Extracted material —
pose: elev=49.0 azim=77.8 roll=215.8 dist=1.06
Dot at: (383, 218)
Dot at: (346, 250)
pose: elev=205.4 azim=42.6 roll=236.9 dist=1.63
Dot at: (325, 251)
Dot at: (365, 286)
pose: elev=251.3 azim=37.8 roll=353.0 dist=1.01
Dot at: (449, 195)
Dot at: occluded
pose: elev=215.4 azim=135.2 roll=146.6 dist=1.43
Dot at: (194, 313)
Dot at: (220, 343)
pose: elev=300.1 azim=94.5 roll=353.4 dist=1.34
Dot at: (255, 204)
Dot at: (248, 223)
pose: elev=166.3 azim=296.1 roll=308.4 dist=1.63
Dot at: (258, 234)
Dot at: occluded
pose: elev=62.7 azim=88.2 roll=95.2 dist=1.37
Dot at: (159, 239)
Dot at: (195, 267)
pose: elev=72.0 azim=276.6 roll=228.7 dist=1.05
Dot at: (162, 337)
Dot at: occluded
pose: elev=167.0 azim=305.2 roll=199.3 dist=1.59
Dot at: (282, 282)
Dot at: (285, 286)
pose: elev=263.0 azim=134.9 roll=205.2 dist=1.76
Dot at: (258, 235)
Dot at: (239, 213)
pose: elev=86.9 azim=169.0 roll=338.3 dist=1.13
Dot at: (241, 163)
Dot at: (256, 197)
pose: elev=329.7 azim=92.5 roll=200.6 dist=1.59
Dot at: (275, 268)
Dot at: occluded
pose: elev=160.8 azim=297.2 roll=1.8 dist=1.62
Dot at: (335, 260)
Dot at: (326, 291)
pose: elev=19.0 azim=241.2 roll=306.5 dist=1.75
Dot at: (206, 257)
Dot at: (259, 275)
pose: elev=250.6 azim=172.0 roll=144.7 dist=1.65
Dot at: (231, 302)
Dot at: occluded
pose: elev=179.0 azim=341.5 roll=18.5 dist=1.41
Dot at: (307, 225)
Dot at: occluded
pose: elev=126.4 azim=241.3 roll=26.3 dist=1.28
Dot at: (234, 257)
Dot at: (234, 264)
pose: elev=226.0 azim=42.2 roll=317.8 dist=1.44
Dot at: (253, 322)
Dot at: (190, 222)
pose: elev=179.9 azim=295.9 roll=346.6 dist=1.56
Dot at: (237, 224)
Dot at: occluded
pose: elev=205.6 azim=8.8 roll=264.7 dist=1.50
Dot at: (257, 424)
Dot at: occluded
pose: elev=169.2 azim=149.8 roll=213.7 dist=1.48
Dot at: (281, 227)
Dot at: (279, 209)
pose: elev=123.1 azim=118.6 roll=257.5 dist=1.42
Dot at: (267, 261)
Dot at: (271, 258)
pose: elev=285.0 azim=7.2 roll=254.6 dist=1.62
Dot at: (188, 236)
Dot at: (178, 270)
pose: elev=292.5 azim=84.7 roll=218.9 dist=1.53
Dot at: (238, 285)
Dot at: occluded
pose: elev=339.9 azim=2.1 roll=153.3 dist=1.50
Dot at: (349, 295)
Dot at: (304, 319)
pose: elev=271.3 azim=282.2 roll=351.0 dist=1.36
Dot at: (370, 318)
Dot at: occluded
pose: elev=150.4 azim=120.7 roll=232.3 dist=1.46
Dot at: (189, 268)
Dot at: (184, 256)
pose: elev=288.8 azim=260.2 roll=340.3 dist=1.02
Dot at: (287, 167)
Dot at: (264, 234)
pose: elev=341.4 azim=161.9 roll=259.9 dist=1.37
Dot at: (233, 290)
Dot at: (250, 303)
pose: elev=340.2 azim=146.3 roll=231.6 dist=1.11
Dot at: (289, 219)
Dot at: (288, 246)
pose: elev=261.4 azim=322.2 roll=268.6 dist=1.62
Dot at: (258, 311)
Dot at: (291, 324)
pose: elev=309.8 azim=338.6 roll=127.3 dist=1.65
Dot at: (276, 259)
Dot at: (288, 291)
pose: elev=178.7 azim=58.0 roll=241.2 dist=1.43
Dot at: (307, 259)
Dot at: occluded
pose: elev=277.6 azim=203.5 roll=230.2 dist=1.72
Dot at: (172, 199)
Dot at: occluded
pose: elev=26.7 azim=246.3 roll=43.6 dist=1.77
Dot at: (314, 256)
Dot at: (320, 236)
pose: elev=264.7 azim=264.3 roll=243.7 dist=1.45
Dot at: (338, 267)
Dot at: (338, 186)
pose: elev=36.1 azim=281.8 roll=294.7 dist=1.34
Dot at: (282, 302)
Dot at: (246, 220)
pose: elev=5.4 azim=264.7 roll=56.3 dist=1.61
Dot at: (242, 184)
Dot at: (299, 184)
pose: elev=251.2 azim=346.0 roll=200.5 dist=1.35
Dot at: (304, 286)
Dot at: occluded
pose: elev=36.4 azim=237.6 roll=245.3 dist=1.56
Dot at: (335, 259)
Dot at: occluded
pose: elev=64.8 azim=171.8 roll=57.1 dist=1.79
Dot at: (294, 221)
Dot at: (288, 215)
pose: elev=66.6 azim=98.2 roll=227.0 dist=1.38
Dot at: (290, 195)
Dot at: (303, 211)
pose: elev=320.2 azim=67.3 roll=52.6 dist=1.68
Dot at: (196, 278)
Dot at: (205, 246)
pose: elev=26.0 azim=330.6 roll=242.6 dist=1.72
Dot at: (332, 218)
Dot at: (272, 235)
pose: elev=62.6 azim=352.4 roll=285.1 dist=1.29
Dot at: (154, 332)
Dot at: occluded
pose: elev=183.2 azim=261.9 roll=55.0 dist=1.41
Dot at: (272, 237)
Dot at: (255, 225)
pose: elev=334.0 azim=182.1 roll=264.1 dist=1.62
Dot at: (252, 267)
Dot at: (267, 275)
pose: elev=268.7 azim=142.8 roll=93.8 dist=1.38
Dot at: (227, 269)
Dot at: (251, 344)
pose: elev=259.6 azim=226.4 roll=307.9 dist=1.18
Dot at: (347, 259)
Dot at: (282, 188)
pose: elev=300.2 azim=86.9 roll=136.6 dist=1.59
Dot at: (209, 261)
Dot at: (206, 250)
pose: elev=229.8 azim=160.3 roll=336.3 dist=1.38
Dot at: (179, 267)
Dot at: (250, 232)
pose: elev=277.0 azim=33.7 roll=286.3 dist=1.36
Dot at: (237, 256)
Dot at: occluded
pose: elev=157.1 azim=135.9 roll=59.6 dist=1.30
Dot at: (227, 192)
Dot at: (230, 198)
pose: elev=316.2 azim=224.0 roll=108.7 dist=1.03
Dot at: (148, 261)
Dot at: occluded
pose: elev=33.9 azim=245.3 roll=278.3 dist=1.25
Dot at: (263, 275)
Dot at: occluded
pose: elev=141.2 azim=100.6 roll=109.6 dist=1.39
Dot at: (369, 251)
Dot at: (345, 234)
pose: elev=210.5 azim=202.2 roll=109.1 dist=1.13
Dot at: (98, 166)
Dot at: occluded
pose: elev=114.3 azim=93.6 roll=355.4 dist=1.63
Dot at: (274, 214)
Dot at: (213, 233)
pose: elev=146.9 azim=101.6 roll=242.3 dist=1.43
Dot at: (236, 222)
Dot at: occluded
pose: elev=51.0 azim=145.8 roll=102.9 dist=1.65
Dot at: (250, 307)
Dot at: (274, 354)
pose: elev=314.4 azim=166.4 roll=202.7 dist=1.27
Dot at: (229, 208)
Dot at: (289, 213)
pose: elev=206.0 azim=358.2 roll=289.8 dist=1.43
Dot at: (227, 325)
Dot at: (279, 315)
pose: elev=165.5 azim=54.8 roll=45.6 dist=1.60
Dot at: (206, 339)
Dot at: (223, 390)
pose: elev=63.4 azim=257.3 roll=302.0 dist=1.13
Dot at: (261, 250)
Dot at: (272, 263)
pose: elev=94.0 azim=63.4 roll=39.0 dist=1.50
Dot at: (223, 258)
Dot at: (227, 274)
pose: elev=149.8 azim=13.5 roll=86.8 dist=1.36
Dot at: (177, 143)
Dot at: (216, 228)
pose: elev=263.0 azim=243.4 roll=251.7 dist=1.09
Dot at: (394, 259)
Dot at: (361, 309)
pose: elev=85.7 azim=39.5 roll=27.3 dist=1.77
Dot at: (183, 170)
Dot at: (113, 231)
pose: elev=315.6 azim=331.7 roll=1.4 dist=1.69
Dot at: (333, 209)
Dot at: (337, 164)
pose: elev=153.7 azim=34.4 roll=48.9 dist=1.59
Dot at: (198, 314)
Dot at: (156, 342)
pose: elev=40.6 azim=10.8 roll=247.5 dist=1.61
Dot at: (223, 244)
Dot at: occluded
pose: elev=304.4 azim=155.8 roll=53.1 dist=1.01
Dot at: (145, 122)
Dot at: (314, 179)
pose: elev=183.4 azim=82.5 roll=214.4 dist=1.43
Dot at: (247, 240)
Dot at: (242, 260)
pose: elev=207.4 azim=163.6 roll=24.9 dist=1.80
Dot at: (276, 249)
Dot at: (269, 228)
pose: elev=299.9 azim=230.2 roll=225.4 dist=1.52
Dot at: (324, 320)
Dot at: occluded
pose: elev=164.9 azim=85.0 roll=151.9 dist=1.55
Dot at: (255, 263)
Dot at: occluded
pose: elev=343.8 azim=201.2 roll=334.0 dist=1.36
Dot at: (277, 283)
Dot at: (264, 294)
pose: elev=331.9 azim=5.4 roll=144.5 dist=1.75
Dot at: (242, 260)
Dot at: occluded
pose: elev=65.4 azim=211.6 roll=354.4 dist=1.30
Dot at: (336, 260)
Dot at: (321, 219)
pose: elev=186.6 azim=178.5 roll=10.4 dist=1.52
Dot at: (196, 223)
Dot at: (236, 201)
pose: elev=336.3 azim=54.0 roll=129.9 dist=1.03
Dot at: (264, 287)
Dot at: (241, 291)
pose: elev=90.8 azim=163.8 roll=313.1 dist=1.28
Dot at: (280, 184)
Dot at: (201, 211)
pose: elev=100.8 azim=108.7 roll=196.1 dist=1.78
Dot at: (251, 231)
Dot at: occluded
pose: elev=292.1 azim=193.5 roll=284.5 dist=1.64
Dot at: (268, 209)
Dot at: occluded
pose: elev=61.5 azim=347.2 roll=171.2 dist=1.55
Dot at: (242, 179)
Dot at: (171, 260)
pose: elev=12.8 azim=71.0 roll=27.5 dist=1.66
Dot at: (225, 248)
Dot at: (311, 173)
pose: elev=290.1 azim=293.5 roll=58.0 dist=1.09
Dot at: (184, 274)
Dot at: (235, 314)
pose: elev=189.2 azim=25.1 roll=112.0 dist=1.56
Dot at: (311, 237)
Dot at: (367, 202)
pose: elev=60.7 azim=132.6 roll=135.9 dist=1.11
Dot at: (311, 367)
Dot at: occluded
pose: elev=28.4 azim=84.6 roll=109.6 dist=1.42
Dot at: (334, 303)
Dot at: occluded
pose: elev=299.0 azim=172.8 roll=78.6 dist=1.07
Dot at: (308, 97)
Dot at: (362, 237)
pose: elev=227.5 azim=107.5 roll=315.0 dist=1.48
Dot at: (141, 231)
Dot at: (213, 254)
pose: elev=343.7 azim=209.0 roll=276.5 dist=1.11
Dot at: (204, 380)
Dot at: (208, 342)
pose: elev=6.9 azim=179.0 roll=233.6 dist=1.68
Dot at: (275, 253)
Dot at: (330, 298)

Problem statement —
Rewrite the lines above as a Markdown table with the columns Row and Line. Start with the line containing "pose: elev=167.0 azim=305.2" and go on through the line containing "Dot at: (288, 246)". Number each row, leave out blank lines, and include no other lines.

Reply —
| Row | Line |
|---|---|
| 1 | pose: elev=167.0 azim=305.2 roll=199.3 dist=1.59 |
| 2 | Dot at: (282, 282) |
| 3 | Dot at: (285, 286) |
| 4 | pose: elev=263.0 azim=134.9 roll=205.2 dist=1.76 |
| 5 | Dot at: (258, 235) |
| 6 | Dot at: (239, 213) |
| 7 | pose: elev=86.9 azim=169.0 roll=338.3 dist=1.13 |
| 8 | Dot at: (241, 163) |
| 9 | Dot at: (256, 197) |
| 10 | pose: elev=329.7 azim=92.5 roll=200.6 dist=1.59 |
| 11 | Dot at: (275, 268) |
| 12 | Dot at: occluded |
| 13 | pose: elev=160.8 azim=297.2 roll=1.8 dist=1.62 |
| 14 | Dot at: (335, 260) |
| 15 | Dot at: (326, 291) |
| 16 | pose: elev=19.0 azim=241.2 roll=306.5 dist=1.75 |
| 17 | Dot at: (206, 257) |
| 18 | Dot at: (259, 275) |
| 19 | pose: elev=250.6 azim=172.0 roll=144.7 dist=1.65 |
| 20 | Dot at: (231, 302) |
| 21 | Dot at: occluded |
| 22 | pose: elev=179.0 azim=341.5 roll=18.5 dist=1.41 |
| 23 | Dot at: (307, 225) |
| 24 | Dot at: occluded |
| 25 | pose: elev=126.4 azim=241.3 roll=26.3 dist=1.28 |
| 26 | Dot at: (234, 257) |
| 27 | Dot at: (234, 264) |
| 28 | pose: elev=226.0 azim=42.2 roll=317.8 dist=1.44 |
| 29 | Dot at: (253, 322) |
| 30 | Dot at: (190, 222) |
| 31 | pose: elev=179.9 azim=295.9 roll=346.6 dist=1.56 |
| 32 | Dot at: (237, 224) |
| 33 | Dot at: occluded |
| 34 | pose: elev=205.6 azim=8.8 roll=264.7 dist=1.50 |
| 35 | Dot at: (257, 424) |
| 36 | Dot at: occluded |
| 37 | pose: elev=169.2 azim=149.8 roll=213.7 dist=1.48 |
| 38 | Dot at: (281, 227) |
| 39 | Dot at: (279, 209) |
| 40 | pose: elev=123.1 azim=118.6 roll=257.5 dist=1.42 |
| 41 | Dot at: (267, 261) |
| 42 | Dot at: (271, 258) |
| 43 | pose: elev=285.0 azim=7.2 roll=254.6 dist=1.62 |
| 44 | Dot at: (188, 236) |
| 45 | Dot at: (178, 270) |
| 46 | pose: elev=292.5 azim=84.7 roll=218.9 dist=1.53 |
| 47 | Dot at: (238, 285) |
| 48 | Dot at: occluded |
| 49 | pose: elev=339.9 azim=2.1 roll=153.3 dist=1.50 |
| 50 | Dot at: (349, 295) |
| 51 | Dot at: (304, 319) |
| 52 | pose: elev=271.3 azim=282.2 roll=351.0 dist=1.36 |
| 53 | Dot at: (370, 318) |
| 54 | Dot at: occluded |
| 55 | pose: elev=150.4 azim=120.7 roll=232.3 dist=1.46 |
| 56 | Dot at: (189, 268) |
| 57 | Dot at: (184, 256) |
| 58 | pose: elev=288.8 azim=260.2 roll=340.3 dist=1.02 |
| 59 | Dot at: (287, 167) |
| 60 | Dot at: (264, 234) |
| 61 | pose: elev=341.4 azim=161.9 roll=259.9 dist=1.37 |
| 62 | Dot at: (233, 290) |
| 63 | Dot at: (250, 303) |
| 64 | pose: elev=340.2 azim=146.3 roll=231.6 dist=1.11 |
| 65 | Dot at: (289, 219) |
| 66 | Dot at: (288, 246) |